A study published last year in the Medical Journal BMJ found that men who consumed high rates of highly processed foods had a 29 percent higher risk of developing colorectal cancer — the third most commonly diagnosed cancer in the United States — than men who ate very little. The study did not find the same association in women.
“There is nothing inherently masculine about meat, and if anything, the opposite is true,” Prasma says. Men are more likely than women to develop cardiovascular disease, which is linked to meat consumption.”
“Living in fear of a chronic disease or dying from one is not manly,” he says. “These include erectile dysfunction, with unhealthy diets linked to high meat consumption.”
Why being a vegetarian is manly
Conversely, a plant-based diet has been linked to helping men achieve optimal health. A 2022 study conducted by researchers at Kyung Hee University in South Korea on a population of 79,952 American men revealed that those who consumed the highest daily average amount of healthy plant-based foods had a 22 percent lower risk of developing colorectal cancer. Consume minimal amounts of healthy plant-based foods.
New research supports this conclusion, including one published in March in the journal Scientific Reports Urology. Here, the systematic review found that a plant-forward diet can improve men’s health to prevent and manage conditions such as benign prostatic hyperplasia, erectile dysfunction and prostate cancer.
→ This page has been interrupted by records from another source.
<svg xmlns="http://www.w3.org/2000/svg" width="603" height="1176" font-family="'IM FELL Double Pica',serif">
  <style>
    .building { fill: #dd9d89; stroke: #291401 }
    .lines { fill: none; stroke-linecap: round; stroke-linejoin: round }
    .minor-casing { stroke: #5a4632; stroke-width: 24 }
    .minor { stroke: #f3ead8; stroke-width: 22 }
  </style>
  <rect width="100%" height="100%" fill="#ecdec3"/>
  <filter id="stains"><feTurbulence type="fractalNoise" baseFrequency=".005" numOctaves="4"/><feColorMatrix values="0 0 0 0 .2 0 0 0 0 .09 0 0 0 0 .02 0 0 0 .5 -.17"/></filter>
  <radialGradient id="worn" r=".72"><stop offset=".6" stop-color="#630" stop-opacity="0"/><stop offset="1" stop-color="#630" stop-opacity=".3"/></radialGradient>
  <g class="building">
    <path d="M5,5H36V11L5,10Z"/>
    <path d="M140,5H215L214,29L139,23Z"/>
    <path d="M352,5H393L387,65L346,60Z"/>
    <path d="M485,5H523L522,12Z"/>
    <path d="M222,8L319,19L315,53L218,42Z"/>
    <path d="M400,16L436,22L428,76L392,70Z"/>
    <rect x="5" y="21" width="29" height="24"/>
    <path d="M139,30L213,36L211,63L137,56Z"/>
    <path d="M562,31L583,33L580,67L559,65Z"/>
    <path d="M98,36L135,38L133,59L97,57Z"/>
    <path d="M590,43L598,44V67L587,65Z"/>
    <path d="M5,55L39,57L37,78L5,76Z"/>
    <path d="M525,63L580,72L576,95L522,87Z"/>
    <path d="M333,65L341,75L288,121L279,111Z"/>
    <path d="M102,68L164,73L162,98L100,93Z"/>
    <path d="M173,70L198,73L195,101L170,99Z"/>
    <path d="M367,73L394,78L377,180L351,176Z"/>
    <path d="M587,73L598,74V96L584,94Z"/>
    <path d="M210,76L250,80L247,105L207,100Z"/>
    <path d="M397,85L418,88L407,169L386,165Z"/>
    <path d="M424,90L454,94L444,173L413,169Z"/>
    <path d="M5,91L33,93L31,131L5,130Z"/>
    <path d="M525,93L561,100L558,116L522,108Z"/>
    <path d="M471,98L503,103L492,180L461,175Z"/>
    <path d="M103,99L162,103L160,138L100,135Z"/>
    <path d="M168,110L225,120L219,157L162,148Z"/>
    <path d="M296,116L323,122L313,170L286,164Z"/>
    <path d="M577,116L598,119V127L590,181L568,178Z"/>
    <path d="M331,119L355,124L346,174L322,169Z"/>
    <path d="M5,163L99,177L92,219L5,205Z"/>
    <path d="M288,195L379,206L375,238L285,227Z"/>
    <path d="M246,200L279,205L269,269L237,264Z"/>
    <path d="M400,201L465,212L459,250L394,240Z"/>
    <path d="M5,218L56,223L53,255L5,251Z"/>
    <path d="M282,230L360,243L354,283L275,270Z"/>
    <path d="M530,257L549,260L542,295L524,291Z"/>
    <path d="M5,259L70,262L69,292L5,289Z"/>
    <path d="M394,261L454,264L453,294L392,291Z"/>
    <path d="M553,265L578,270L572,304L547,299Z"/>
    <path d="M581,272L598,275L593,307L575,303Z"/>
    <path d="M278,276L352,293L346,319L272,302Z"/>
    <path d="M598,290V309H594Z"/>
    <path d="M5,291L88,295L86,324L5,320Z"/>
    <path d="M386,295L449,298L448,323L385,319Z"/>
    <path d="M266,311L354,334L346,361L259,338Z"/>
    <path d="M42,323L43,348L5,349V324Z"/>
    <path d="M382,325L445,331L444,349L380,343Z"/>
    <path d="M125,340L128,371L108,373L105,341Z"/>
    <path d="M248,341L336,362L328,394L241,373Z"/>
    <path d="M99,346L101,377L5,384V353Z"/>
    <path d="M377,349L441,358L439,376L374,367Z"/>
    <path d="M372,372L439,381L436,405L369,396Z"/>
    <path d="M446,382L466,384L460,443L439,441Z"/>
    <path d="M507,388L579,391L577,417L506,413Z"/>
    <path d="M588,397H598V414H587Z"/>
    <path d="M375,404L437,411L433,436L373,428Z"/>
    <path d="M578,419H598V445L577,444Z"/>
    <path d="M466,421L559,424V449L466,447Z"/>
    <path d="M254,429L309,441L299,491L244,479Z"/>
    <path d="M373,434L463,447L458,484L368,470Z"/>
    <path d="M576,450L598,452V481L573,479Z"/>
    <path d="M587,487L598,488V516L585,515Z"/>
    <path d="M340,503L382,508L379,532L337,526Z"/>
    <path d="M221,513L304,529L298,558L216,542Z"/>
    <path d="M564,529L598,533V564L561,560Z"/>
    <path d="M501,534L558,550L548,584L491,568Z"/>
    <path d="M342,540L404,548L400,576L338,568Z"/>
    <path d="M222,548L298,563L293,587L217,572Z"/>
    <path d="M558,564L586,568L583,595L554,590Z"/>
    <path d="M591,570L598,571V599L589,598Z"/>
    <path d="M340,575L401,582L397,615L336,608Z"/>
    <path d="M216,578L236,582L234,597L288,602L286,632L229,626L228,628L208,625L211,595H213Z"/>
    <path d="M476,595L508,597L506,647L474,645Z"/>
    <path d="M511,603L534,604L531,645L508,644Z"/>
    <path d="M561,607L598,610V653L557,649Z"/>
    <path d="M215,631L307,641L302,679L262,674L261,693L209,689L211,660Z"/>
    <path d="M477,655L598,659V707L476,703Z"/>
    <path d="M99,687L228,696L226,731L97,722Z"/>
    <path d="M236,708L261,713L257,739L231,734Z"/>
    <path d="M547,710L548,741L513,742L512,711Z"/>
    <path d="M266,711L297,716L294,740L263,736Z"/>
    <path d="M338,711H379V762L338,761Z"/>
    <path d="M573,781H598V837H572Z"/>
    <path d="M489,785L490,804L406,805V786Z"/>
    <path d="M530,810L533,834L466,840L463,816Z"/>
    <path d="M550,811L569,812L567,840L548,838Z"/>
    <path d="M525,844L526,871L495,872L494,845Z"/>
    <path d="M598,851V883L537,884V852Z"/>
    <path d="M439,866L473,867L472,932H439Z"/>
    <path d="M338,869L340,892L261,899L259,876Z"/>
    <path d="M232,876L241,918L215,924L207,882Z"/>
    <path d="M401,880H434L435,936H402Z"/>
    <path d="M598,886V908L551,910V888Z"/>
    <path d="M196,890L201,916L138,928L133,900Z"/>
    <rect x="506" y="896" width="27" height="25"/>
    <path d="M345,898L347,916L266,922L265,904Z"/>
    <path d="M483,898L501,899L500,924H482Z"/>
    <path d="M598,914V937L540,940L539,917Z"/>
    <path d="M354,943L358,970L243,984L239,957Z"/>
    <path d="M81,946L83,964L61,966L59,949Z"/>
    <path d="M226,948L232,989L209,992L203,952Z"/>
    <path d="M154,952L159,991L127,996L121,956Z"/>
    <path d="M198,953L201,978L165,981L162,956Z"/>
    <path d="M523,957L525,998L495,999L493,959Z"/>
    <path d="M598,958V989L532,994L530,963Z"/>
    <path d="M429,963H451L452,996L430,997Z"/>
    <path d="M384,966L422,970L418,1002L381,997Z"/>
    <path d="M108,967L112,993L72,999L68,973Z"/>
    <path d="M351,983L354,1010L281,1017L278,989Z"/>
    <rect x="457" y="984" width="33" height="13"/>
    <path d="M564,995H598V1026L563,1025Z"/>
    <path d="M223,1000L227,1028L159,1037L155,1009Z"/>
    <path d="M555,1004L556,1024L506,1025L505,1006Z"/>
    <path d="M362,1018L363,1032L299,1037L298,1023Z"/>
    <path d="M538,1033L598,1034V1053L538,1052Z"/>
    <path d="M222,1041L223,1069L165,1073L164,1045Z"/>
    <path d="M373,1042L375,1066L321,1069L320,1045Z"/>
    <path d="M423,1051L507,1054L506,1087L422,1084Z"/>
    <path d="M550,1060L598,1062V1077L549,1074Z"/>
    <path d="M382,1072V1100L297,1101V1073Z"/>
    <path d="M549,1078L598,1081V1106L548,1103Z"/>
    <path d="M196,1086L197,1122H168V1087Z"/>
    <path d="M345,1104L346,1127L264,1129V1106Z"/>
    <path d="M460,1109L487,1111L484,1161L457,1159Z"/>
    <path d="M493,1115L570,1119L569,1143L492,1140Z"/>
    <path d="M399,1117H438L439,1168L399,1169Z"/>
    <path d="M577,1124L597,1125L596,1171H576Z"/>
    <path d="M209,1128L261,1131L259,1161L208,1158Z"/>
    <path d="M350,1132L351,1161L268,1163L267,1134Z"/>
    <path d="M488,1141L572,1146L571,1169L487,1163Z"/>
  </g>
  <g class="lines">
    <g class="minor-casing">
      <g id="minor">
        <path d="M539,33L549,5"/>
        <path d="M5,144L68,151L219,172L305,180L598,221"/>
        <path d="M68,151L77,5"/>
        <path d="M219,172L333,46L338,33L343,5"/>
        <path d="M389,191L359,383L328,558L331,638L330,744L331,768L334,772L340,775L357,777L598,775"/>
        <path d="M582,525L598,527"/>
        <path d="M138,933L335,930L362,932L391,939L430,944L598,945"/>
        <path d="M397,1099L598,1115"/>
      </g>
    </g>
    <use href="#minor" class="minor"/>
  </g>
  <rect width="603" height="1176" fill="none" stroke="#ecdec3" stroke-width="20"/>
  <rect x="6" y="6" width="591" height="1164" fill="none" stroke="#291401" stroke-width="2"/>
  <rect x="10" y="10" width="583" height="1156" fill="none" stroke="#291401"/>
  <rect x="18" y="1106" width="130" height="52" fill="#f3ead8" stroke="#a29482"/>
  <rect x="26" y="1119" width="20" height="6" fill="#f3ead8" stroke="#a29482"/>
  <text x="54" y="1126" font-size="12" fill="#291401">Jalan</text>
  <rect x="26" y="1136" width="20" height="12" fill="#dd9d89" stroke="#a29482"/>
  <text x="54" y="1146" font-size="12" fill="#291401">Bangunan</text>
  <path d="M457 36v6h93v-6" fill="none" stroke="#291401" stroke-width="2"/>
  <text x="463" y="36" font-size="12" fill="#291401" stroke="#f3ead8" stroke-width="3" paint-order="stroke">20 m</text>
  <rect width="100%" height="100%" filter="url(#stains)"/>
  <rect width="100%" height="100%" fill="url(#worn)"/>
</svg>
And one study found that consuming a plant-based diet slowed the progression of prostate cancer by 52 percent in men who had already developed the disease. The researchers also found that participants whose diets were highest in plants had a 53 percent lower risk of recurrence than those who ate the least amount of plant foods.
“A plant-based diet, on the other hand, is very beneficial to our health as men,” Prasma says “Fiber found in vegetables, grains, legumes and fruits reduces a man’s risk of heart disease, facilitating blood flow to all organs essential for health and virility.”
“High-quality plant protein like what we get in lemons helps us build strong bodies,” he says. “Eating whole, colorful foods made from plants lowers our risk of cancer, diabetes and obesity.”
Choosing to follow a plan-based diet is a manly thing to do, says Promsma, in light of the growing body of research on its protective benefits for men’s health. Skipping meat also doesn’t sacrifice muscle-building as numerous studies have shown that non-animal protein sources can provide equal results.
“True masculinity means strength and bravery,” he says. “This includes rebelling against the cultural pressure that men feel to eat meat even though it’s bad for our health.”